You’ll want to use something trusted like Ollama to run the model. The model its...

mewpmewp2 · 2025-01-28T11:13:40 1738062820

If used as an agent, given access to execute code, search web, use other form of tools, it could do potentially much more. And most productive usecases require access to such tools. If you want to automate things and get most of the modeel, you will have to give it ability to use tools.

E.g. it could have been trained to launch a delayed attack if context indicates it has access to execute code and given certain conditions, e.g. date, or other type of codeword that is input to it.

So if a malicious actor gets to a certain stage with an LLM where they are confident it will be able to reliably run this attack, all they have to do is open source it, wait for enough adoption and then use some of those methods to launch such attack. No one would be able to identify it since the weights are unreadable, but really somewhere in the weights this attack is just hiding and waiting to happen given correct pathway triggered.

pitched · 2025-01-28T11:25:36 1738063536

A delayed attack is a bit of a stretch because that’s a stateful thing but a reminder of the Ken Thompson hack does feel very relevant.

mewpmewp2 · 2025-01-28T11:38:54 1738064334

But if it's specifically trained to react to a date in its context, it seems very doable. Or to a combination of otherwise seemingly innocent words or even a statement or topic. E.g. a malicious actor could make some certain notion go viral and agentic LLMs integrated with news headlines might react to that.

It seems like it would be very arbitrary to train it to behave like this.

Most agentic systems would provide a date in the prompt context.

For simplicity sake imagine a scenario like:

1. China develops LLM that is by far ahead of its competitors. Decides to attribute it to a small start up, lets them open source it. The LLM is specifically designed to be very efficient as being an agent.

2. Agentic usage starts to get more and more popular. It's very standard to have current todays' date and major news headlines given to the context.

3. The LLM was trained to given a certain range of date and certain headlines being provided in its context to execute a pre-trained snippet of code. For example China imposing a certain type of tariff (maybe I lack imagination here, and there can be something much more subtle).

4. At that point the agentic system will attempt to fish all data it can from all sources it's being ran within.

Now maybe it's not very practical, and it's extremely risky with current state of the LLMs. I don't think it's happening right now.
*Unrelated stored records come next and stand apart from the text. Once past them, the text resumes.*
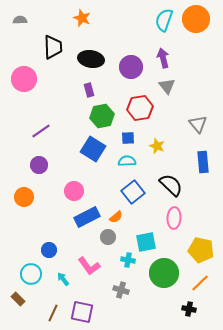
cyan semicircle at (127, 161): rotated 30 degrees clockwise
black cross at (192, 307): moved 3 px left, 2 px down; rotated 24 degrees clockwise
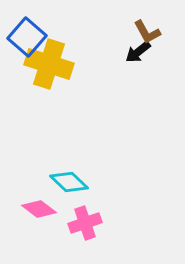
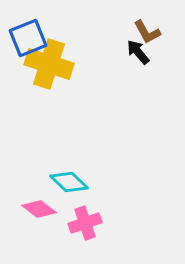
blue square: moved 1 px right, 1 px down; rotated 27 degrees clockwise
black arrow: rotated 88 degrees clockwise
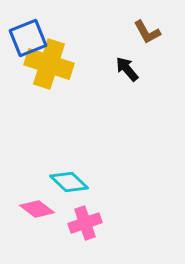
black arrow: moved 11 px left, 17 px down
pink diamond: moved 2 px left
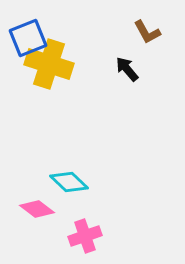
pink cross: moved 13 px down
And China has a lot of other tech available to it already that they could do much more harm (phones, robot vacuums), but I think there's still at least potential attack vectors like this and especially if the LLM became very reliable.

sunshine-o · 2025-01-28T14:45:56 1738075556

> And China has a lot of other tech available to it already that they could do much more harm (phones, robot vacuums)
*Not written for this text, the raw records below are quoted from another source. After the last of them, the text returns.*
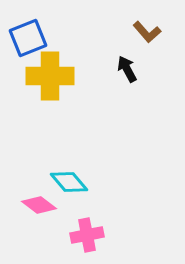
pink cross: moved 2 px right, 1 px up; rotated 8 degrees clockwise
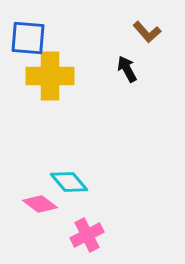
blue square: rotated 27 degrees clockwise
pink diamond: moved 1 px right, 1 px up
pink cross: rotated 16 degrees counterclockwise
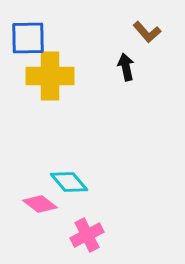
blue square: rotated 6 degrees counterclockwise
black arrow: moved 1 px left, 2 px up; rotated 16 degrees clockwise
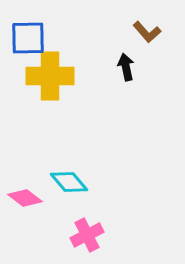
pink diamond: moved 15 px left, 6 px up
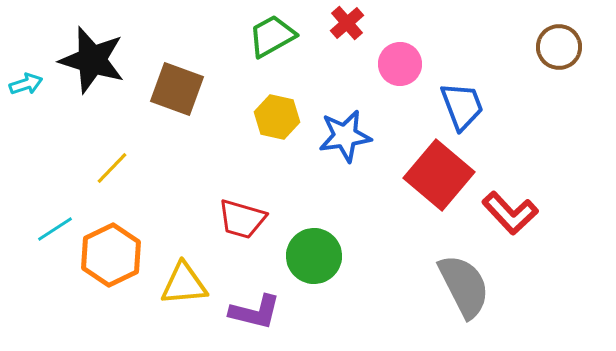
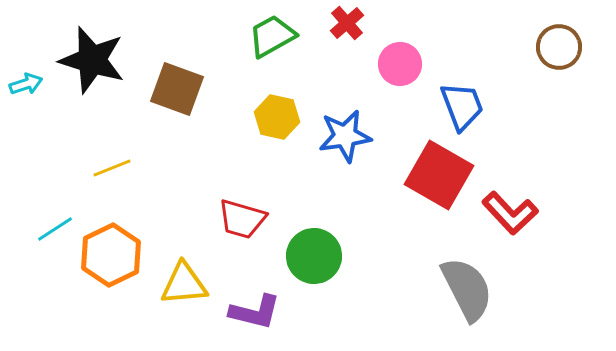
yellow line: rotated 24 degrees clockwise
red square: rotated 10 degrees counterclockwise
gray semicircle: moved 3 px right, 3 px down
True. But here it is more about the computing power they would be able to access.

If only Bitcoin or Ethereum were stilled mined using GPU, that would be a great cryptojacking opportunity

sunshine-o · 2025-01-28T14:24:50 1738074290

Ok, but I am really curious about this and maybe my mental model is wrong:

- llama.cpp or ollama can be seen as runtime systems,

- there is no security model regarding the execution documented in both of those projects,

- of course the models are just data but so are most things that have been used as an attack vector on computers. For example your web browser or image viewer have a lot of countermeasures to protect the system from malicious image files.

I am surprised that security of operating systems, programming languages, VMs or web browsers have been a focus point forever but nobody seems to really care about security when executing those LLMs.